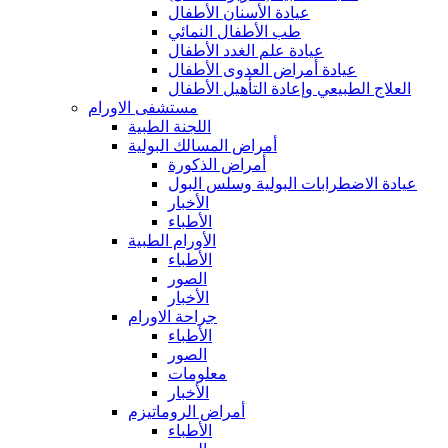
عيادة الأسنان الأطفال
طب الأطفال النمائي
عيادة علم الغدد الأطفال
عيادة أمراض العدوى الأطفال
العلاج الطبيعي وإعادة التأهيل الأطفال
مستشفى الاورام
اللجنة الطبية
أمراض المسالك البولية
أمراض الذكورة
عيادة الاضطرابات البولية وسلس البول
الأخبار
الأطباء
الأورام الطبية
الأطباء
الصور
الأخبار
جراحة الاورام
الأطباء
الصور
معلومات
الأخبار
أمراض الروماتيزم
الأطباء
::::::::::
### Request
Those lines of the records that contain the string "البولية" should be identified and copied.

### Final answer
أمراض المسالك البولية
عيادة الاضطرابات البولية وسلس البول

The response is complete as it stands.